Redis Feature Flag Error
Incident Report for Clockwork Recruiting Status Page
Postmortem

On the morning of October 20 Clockwork views and application feature settings reverted to a non setting state for approximately 2 hours. This is the first time we’ve had any feature flag reversion. We immediately discovered the issue and remediated it as quickly as possible. We understand this was a significant inconvenience that we take very seriously.
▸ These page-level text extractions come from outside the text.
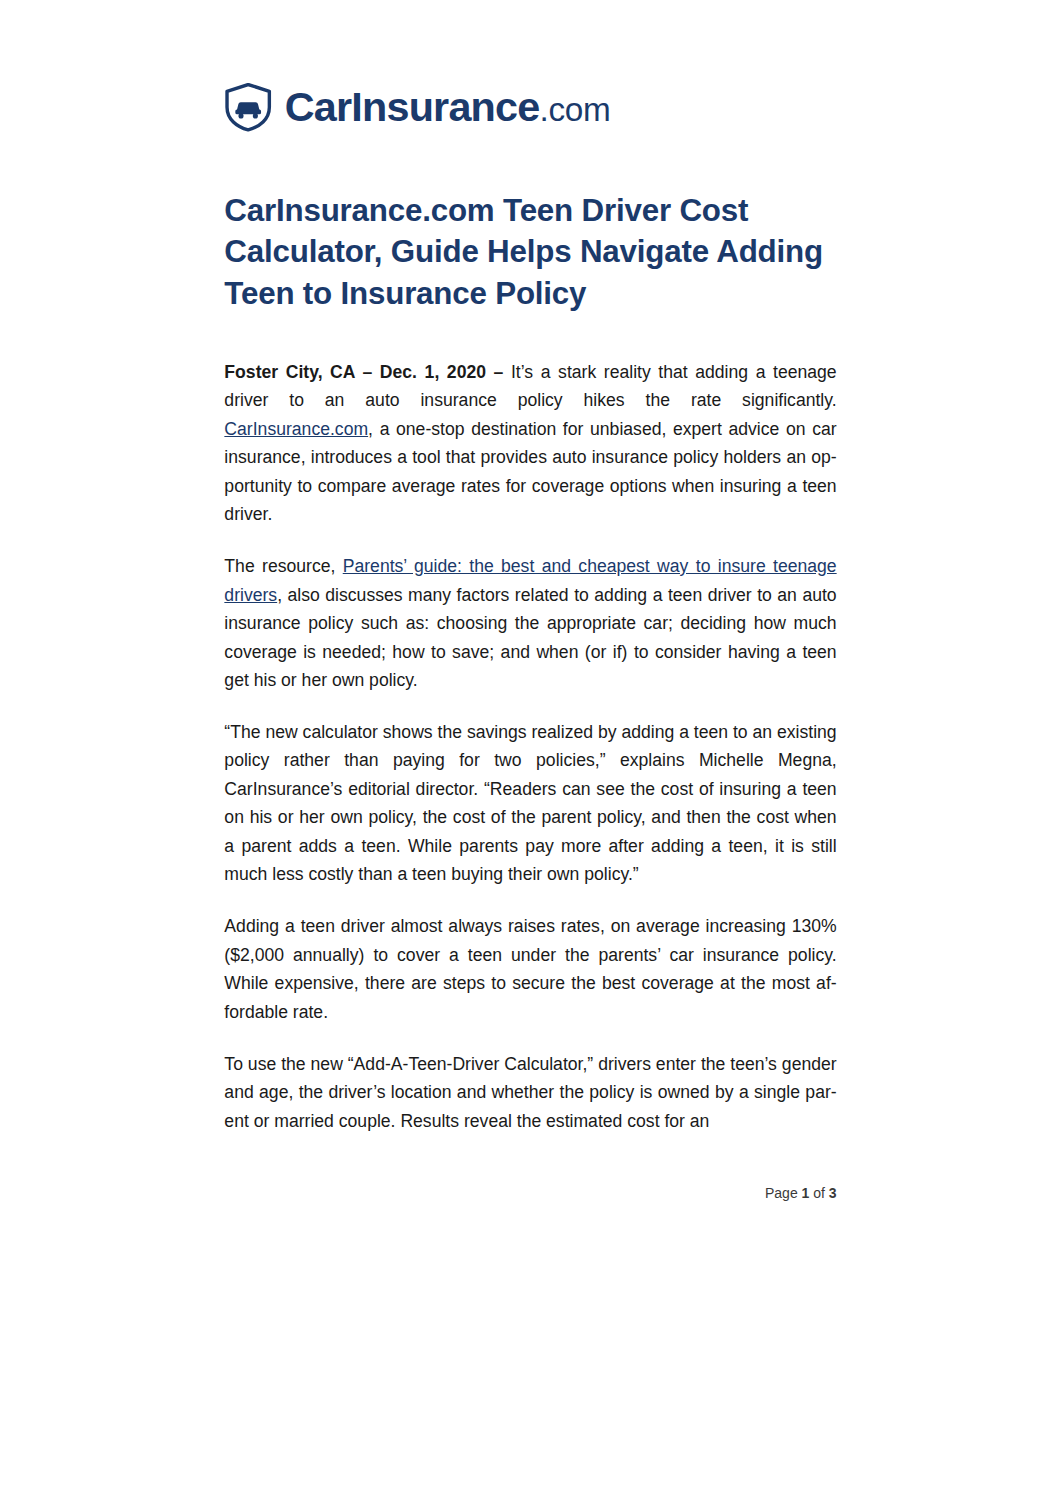CarInsurance.com
CarInsurance.com Teen Driver Cost Calculator, Guide Helps Navigate Adding Teen to Insurance Policy
Foster City, CA – Dec. 1, 2020 – It’s a stark reality that adding a teenage driver to an auto insurance policy hikes the rate significantly. CarInsurance.com, a one-stop destination for unbiased, expert advice on car insurance, introduces a tool that provides auto insurance policy holders an opportunity to compare average rates for coverage options when insuring a teen driver.
The resource, Parents’ guide: the best and cheapest way to insure teenage drivers, also discusses many factors related to adding a teen driver to an auto insurance policy such as: choosing the appropriate car; deciding how much coverage is needed; how to save; and when (or if) to consider having a teen get his or her own policy.
“The new calculator shows the savings realized by adding a teen to an existing policy rather than paying for two policies,” explains Michelle Megna, CarInsurance’s editorial director. “Readers can see the cost of insuring a teen on his or her own policy, the cost of the parent policy, and then the cost when a parent adds a teen. While parents pay more after adding a teen, it is still much less costly than a teen buying their own policy.”
Adding a teen driver almost always raises rates, on average increasing 130% ($2,000 annually) to cover a teen under the parents’ car insurance policy. While expensive, there are steps to secure the best coverage at the most affordable rate.
To use the new “Add-A-Teen-Driver Calculator,” drivers enter the teen’s gender and age, the driver’s location and whether the policy is owned by a single parent or married couple. Results reveal the estimated cost for an
Page 1 of 3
Below we have shared our postmortem and our actions to prevent this from occurring in the future.

  • Incident Details

All the feature flags stored in Redis were wiped away causing users to see old Clockwork views and hence users were not able to find certain functionalities.

  • Investigation Summary

The team reviewed the code and the Redis Server configuration. Identified that the same Redis instance is shared between Demo and Production environments.
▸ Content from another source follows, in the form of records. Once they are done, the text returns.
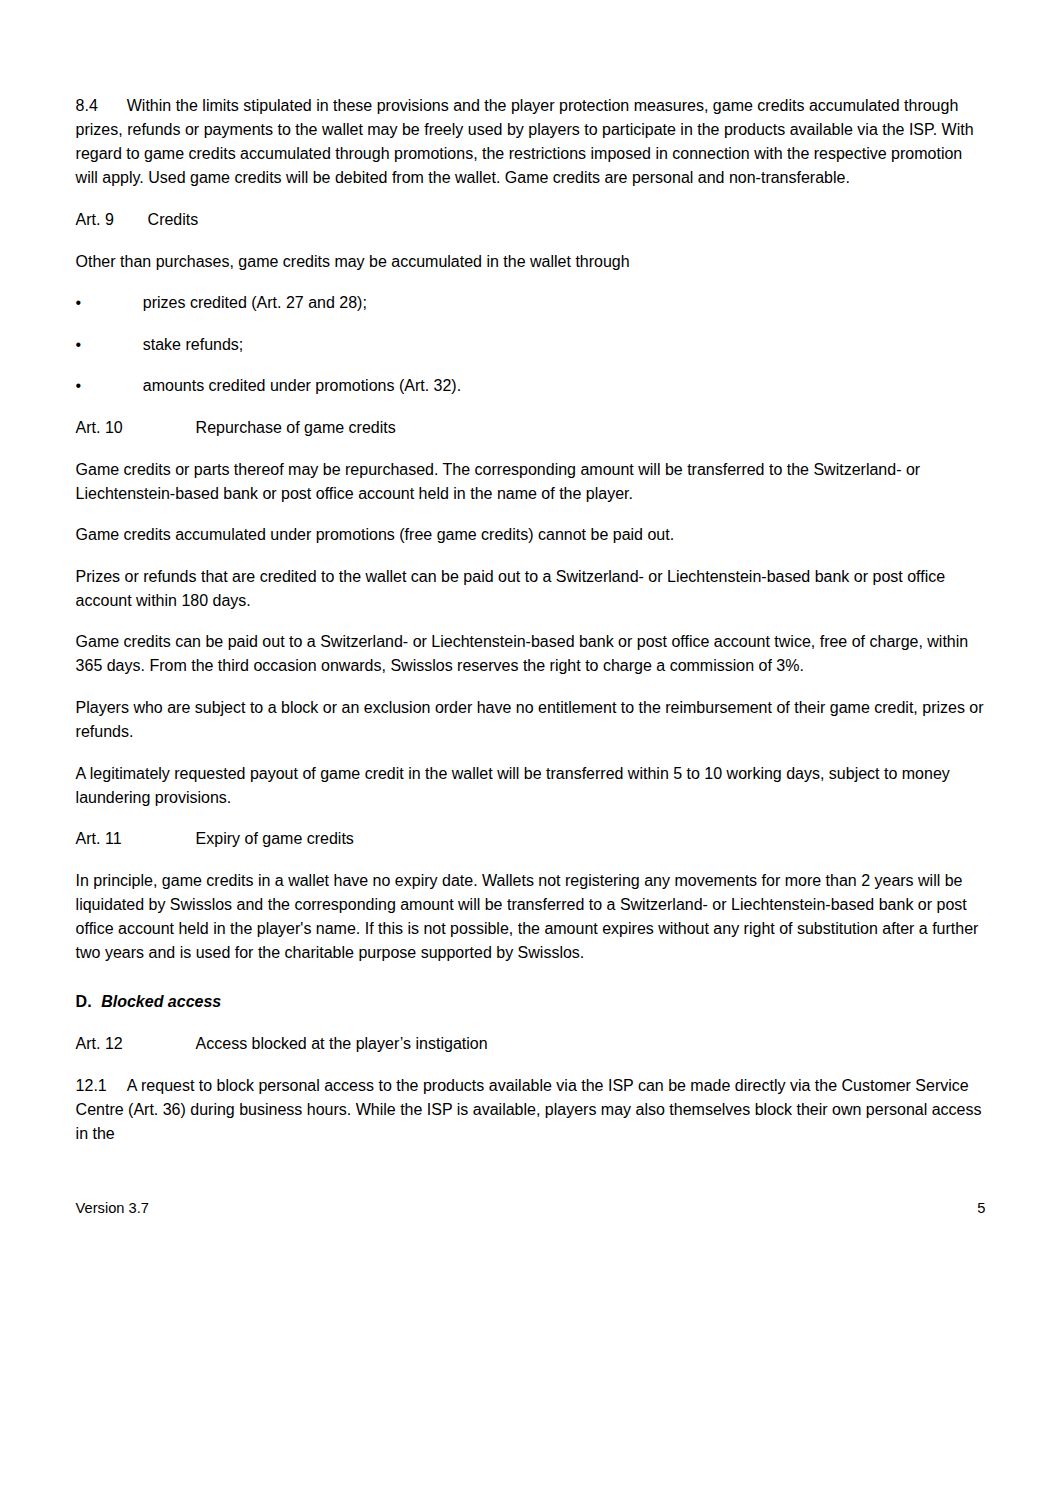8.4 Within the limits stipulated in these provisions and the player protection measures, game credits accumulated through prizes, refunds or payments to the wallet may be freely used by players to participate in the products available via the ISP. With regard to game credits accumulated through promotions, the restrictions imposed in connection with the respective promotion will apply. Used game credits will be debited from the wallet. Game credits are personal and non-transferable.
Art. 9 Credits
Other than purchases, game credits may be accumulated in the wallet through
•prizes credited (Art. 27 and 28);
•stake refunds;
•amounts credited under promotions (Art. 32).
Art. 10 Repurchase of game credits
Game credits or parts thereof may be repurchased. The corresponding amount will be transferred to the Switzerland- or Liechtenstein-based bank or post office account held in the name of the player.
Game credits accumulated under promotions (free game credits) cannot be paid out.
Prizes or refunds that are credited to the wallet can be paid out to a Switzerland- or Liechtenstein-based bank or post office account within 180 days.
Game credits can be paid out to a Switzerland- or Liechtenstein-based bank or post office account twice, free of charge, within 365 days. From the third occasion onwards, Swisslos reserves the right to charge a commission of 3%.
Players who are subject to a block or an exclusion order have no entitlement to the reimbursement of their game credit, prizes or refunds.
A legitimately requested payout of game credit in the wallet will be transferred within 5 to 10 working days, subject to money laundering provisions.
Art. 11 Expiry of game credits
In principle, game credits in a wallet have no expiry date. Wallets not registering any movements for more than 2 years will be liquidated by Swisslos and the corresponding amount will be transferred to a Switzerland- or Liechtenstein-based bank or post office account held in the player's name. If this is not possible, the amount expires without any right of substitution after a further two years and is used for the charitable purpose supported by Swisslos.
D. Blocked access
Art. 12 Access blocked at the player’s instigation
12.1 A request to block personal access to the products available via the ISP can be made directly via the Customer Service Centre (Art. 36) during business hours. While the ISP is available, players may also themselves block their own personal access in the
Version 3.7 5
The team worked on restoring the data from backup Redis servers.

  • Data Exposure Summary

No, data was exposed. UI settings data stored in Redis was deleted, but has been recovered from the backup.

  • Remediation Summary 

Review Feature Flagging System, use separate Redis namespace for Demo. 

Upgrade to Redis 6.x and use of better security features and ACL, current version is 5.0.

Setup Redis cluster with multi-AZ replication.

Posted Oct 21, 2022 - 17:42 UTC

Resolved
Feature flags have been restored. All page views are rendered as expected.
Posted Oct 20, 2022 - 17:05 UTC
Identified
Issue has been identified. Redis feature flags were removed; Restoring from backup. Restoration should be complete within no more than 30 minutes
Posted Oct 20, 2022 - 16:56 UTC
Investigating
We’re currently experiencing a service disruption.
Our dev ops team is working to identify the root cause and implement a solution.
Users may be experiencing errors in page views and feature flags.
Posted Oct 20, 2022 - 16:09 UTC
This incident affected: Clockwork Production Application.